Researchers study the physical link to consciousness in the brain

Published April 24, 2017 10:16PM (EDT)

“There’s no image in my brain. There’s no sound in my brain, just electro-chemical information,” Deepak Chopra told Salon in a recent Salon Talks video interview. “Everything we experience is actually a modified form of consciousness.”

While scientists have wrestled with the concept of consciousness and its origin, new research may hold the answers to how consciousness is created.

Researchers at Harvard University studied three particular areas of the human brain which could be the source of consciousness.

Researchers conducted a study focused on 36 hospital patients, 12 of whom were in comas, with brain stem lesions. They mapped their brain stems to discover why some patients became comatose, while other remained awake after suffering a brain stem injury.

They discovered 10 of the 12 comatose patients had an injury to the rostral dorsolateral pontine tegmentum, a part of the brain stem, suggesting an injury to this area could cause someone to slip into a coma. Only one out of the 24 conscious patients had an injury to this area.

Then, they compared this area of the brain stem to the cortex to identify what other parts of the brain connect to it. They found two of the cortex, the ventral anterior insula and pregenual anterior cingulate cortex, are connected to the rostal dorsolateral pontine tegmentum, concluding these two these two parts could be the most likely areas of the brain where consciousness plays a large role.

“For the first time, we have found a connection between the brain stem region involved in arousal and regions involved in awareness, two prerequisites for consciousness,” said lead researcher and assistant professor of Neurology at Harvard Medical School Michael Fox. “A lot of pieces of evidence all came together to point to this network playing a role in human consciousness.”

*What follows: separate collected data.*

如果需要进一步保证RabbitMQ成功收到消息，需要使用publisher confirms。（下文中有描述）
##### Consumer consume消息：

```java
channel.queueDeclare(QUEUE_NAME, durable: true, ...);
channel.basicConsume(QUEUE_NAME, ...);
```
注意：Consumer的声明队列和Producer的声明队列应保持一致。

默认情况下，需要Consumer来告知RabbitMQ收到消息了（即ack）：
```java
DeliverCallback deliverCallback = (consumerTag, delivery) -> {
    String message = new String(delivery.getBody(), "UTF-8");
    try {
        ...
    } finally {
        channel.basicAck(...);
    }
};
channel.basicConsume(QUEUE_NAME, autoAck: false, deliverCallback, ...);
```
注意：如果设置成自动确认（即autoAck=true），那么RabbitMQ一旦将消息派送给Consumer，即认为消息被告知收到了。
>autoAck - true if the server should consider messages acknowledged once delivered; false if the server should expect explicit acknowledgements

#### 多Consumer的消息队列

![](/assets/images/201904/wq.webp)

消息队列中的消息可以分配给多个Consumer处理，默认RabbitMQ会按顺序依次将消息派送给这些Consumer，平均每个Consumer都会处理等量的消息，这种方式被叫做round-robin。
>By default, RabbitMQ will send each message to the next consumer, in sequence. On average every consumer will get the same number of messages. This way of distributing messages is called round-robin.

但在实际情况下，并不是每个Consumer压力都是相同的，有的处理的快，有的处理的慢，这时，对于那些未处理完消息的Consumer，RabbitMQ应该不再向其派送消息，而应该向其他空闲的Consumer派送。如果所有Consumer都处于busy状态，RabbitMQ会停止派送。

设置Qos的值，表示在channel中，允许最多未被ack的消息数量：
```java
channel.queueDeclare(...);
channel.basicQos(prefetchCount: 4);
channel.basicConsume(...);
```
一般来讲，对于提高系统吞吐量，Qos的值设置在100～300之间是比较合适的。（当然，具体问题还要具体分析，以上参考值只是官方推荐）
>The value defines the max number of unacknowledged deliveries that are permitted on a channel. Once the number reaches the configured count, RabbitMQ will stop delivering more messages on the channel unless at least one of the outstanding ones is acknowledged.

To confirm this correlation, researchers looked at 45 fMRI scans of patients in comas or vegetative states and discovered all of them showed network disruptions in these three areas.

"This is most relevant if we can use these networks as a target for brain stimulation for people with disorders of consciousness," Fox continued.

"If we zero in on the regions and network involved, can we someday wake someone up who is in a persistent vegetative state? That’s the ultimate question."


By Jason Stormer

Jason Stormer is a Salon intern in the video department.